> _Exercise description_: Please return every line of the records below word for word, keeping their order and leaving nothing out.

-----

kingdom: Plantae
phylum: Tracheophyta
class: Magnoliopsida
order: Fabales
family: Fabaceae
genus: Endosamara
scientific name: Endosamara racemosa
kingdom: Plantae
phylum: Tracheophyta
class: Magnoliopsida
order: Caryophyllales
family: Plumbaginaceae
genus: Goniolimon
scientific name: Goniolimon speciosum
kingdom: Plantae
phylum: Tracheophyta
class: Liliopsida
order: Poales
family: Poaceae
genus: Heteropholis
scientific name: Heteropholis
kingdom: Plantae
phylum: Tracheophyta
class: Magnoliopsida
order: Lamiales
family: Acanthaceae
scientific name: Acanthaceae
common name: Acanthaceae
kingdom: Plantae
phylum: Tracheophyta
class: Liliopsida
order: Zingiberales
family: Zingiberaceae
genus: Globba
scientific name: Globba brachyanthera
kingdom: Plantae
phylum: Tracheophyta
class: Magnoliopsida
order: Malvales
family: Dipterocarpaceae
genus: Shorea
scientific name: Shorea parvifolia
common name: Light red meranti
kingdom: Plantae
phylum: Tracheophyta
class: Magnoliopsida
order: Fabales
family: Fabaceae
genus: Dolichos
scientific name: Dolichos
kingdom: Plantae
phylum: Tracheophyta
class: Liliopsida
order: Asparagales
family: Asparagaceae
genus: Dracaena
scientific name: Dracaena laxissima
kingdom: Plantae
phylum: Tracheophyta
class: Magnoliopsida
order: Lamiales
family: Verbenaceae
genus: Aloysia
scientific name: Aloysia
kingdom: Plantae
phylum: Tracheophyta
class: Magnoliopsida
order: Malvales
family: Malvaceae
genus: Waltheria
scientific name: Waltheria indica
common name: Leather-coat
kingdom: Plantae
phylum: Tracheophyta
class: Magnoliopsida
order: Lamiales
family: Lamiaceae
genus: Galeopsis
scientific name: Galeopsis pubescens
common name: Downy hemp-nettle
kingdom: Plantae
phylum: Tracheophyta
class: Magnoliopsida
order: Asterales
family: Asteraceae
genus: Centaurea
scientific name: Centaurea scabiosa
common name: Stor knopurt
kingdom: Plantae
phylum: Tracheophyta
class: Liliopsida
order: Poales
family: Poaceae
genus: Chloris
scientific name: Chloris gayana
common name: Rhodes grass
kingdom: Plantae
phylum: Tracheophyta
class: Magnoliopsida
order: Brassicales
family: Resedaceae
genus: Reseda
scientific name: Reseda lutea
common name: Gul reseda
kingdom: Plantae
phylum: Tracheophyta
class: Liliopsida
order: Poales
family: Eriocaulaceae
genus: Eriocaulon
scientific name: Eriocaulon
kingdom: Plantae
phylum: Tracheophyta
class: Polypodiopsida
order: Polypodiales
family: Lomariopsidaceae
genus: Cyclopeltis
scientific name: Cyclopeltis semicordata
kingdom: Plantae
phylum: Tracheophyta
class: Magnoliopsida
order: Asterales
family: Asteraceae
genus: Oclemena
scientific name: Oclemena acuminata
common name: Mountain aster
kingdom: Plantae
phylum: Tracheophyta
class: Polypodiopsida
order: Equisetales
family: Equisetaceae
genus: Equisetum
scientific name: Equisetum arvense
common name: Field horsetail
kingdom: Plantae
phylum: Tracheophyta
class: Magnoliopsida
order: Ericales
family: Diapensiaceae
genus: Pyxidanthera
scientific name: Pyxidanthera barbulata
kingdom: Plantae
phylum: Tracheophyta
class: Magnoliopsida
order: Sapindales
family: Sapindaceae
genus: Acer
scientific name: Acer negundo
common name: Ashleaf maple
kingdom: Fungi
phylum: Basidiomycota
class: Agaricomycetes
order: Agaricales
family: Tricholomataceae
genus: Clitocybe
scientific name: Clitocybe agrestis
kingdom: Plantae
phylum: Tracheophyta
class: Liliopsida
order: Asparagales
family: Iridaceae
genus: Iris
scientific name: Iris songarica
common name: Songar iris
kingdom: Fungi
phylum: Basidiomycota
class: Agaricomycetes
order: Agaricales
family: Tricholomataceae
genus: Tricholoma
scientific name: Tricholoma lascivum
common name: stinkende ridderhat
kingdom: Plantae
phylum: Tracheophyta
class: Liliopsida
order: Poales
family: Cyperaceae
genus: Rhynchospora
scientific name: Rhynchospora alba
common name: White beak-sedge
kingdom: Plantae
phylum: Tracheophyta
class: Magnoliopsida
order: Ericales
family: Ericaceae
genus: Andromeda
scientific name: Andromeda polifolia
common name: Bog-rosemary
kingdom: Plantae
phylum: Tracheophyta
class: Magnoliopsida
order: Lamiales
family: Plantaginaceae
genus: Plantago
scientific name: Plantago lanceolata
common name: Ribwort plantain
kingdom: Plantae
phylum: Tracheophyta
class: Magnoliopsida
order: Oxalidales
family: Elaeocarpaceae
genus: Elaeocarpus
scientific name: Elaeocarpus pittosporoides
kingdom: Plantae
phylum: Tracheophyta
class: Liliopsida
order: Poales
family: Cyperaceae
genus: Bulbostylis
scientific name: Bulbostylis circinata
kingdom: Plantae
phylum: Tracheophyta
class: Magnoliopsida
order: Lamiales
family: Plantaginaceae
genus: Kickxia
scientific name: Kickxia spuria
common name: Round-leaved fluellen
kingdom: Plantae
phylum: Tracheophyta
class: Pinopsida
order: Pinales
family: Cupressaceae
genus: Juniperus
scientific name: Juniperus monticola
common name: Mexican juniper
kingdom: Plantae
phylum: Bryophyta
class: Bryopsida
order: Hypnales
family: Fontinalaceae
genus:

-----

> _Response to the exercise_:
kingdom: Plantae
phylum: Tracheophyta
class: Magnoliopsida
order: Fabales
family: Fabaceae
genus: Endosamara
scientific name: Endosamara racemosa
kingdom: Plantae
phylum: Tracheophyta
class: Magnoliopsida
order: Caryophyllales
family: Plumbaginaceae
genus: Goniolimon
scientific name: Goniolimon speciosum
kingdom: Plantae
phylum: Tracheophyta
class: Liliopsida
order: Poales
family: Poaceae
genus: Heteropholis
scientific name: Heteropholis
kingdom: Plantae
phylum: Tracheophyta
class: Magnoliopsida
order: Lamiales
family: Acanthaceae
scientific name: Acanthaceae
common name: Acanthaceae
kingdom: Plantae
phylum: Tracheophyta
class: Liliopsida
order: Zingiberales
family: Zingiberaceae
genus: Globba
scientific name: Globba brachyanthera
kingdom: Plantae
phylum: Tracheophyta
class: Magnoliopsida
order: Malvales
family: Dipterocarpaceae
genus: Shorea
scientific name: Shorea parvifolia
common name: Light red meranti
kingdom: Plantae
phylum: Tracheophyta
class: Magnoliopsida
order: Fabales
family: Fabaceae
genus: Dolichos
scientific name: Dolichos
kingdom: Plantae
phylum: Tracheophyta
class: Liliopsida
order: Asparagales
family: Asparagaceae
genus: Dracaena
scientific name: Dracaena laxissima
kingdom: Plantae
phylum: Tracheophyta
class: Magnoliopsida
order: Lamiales
family: Verbenaceae
genus: Aloysia
scientific name: Aloysia
kingdom: Plantae
phylum: Tracheophyta
class: Magnoliopsida
order: Malvales
family: Malvaceae
genus: Waltheria
scientific name: Waltheria indica
common name: Leather-coat
kingdom: Plantae
phylum: Tracheophyta
class: Magnoliopsida
order: Lamiales
family: Lamiaceae
genus: Galeopsis
scientific name: Galeopsis pubescens
common name: Downy hemp-nettle
kingdom: Plantae
phylum: Tracheophyta
class: Magnoliopsida
order: Asterales
family: Asteraceae
genus: Centaurea
scientific name: Centaurea scabiosa
common name: Stor knopurt
kingdom: Plantae
phylum: Tracheophyta
class: Liliopsida
order: Poales
family: Poaceae
genus: Chloris
scientific name: Chloris gayana
common name: Rhodes grass
kingdom: Plantae
phylum: Tracheophyta
class: Magnoliopsida
order: Brassicales
family: Resedaceae
genus: Reseda
scientific name: Reseda lutea
common name: Gul reseda
kingdom: Plantae
phylum: Tracheophyta
class: Liliopsida
order: Poales
family: Eriocaulaceae
genus: Eriocaulon
scientific name: Eriocaulon
kingdom: Plantae
phylum: Tracheophyta
class: Polypodiopsida
order: Polypodiales
family: Lomariopsidaceae
genus: Cyclopeltis
scientific name: Cyclopeltis semicordata
kingdom: Plantae
phylum: Tracheophyta
class: Magnoliopsida
order: Asterales
family: Asteraceae
genus: Oclemena
scientific name: Oclemena acuminata
common name: Mountain aster
kingdom: Plantae
phylum: Tracheophyta
class: Polypodiopsida
order: Equisetales
family: Equisetaceae
genus: Equisetum
scientific name: Equisetum arvense
common name: Field horsetail
kingdom: Plantae
phylum: Tracheophyta
class: Magnoliopsida
order: Ericales
family: Diapensiaceae
genus: Pyxidanthera
scientific name: Pyxidanthera barbulata
kingdom: Plantae
phylum: Tracheophyta
class: Magnoliopsida
order: Sapindales
family: Sapindaceae
genus: Acer
scientific name: Acer negundo
common name: Ashleaf maple
kingdom: Fungi
phylum: Basidiomycota
class: Agaricomycetes
order: Agaricales
family: Tricholomataceae
genus: Clitocybe
scientific name: Clitocybe agrestis
kingdom: Plantae
phylum: Tracheophyta
class: Liliopsida
order: Asparagales
family: Iridaceae
genus: Iris
scientific name: Iris songarica
common name: Songar iris
kingdom: Fungi
phylum: Basidiomycota
class: Agaricomycetes
order: Agaricales
family: Tricholomataceae
genus: Tricholoma
scientific name: Tricholoma lascivum
common name: stinkende ridderhat
kingdom: Plantae
phylum: Tracheophyta
class: Liliopsida
order: Poales
family: Cyperaceae
genus: Rhynchospora
scientific name: Rhynchospora alba
common name: White beak-sedge
kingdom: Plantae
phylum: Tracheophyta
class: Magnoliopsida
order: Ericales
family: Ericaceae
genus: Andromeda
scientific name: Andromeda polifolia
common name: Bog-rosemary
kingdom: Plantae
phylum: Tracheophyta
class: Magnoliopsida
order: Lamiales
family: Plantaginaceae
genus: Plantago
scientific name: Plantago lanceolata
common name: Ribwort plantain
kingdom: Plantae
phylum: Tracheophyta
class: Magnoliopsida
order: Oxalidales
family: Elaeocarpaceae
genus: Elaeocarpus
scientific name: Elaeocarpus pittosporoides
kingdom: Plantae
phylum: Tracheophyta
class: Liliopsida
order: Poales
family: Cyperaceae
genus: Bulbostylis
scientific name: Bulbostylis circinata
kingdom: Plantae
phylum: Tracheophyta
class: Magnoliopsida
order: Lamiales
family: Plantaginaceae
genus: Kickxia
scientific name: Kickxia spuria
common name: Round-leaved fluellen
kingdom: Plantae
phylum: Tracheophyta
class: Pinopsida
order: Pinales
family: Cupressaceae
genus: Juniperus
scientific name: Juniperus monticola
common name: Mexican juniper
kingdom: Plantae
phylum: Bryophyta
class: Bryopsida
order: Hypnales
family: Fontinalaceae
genus:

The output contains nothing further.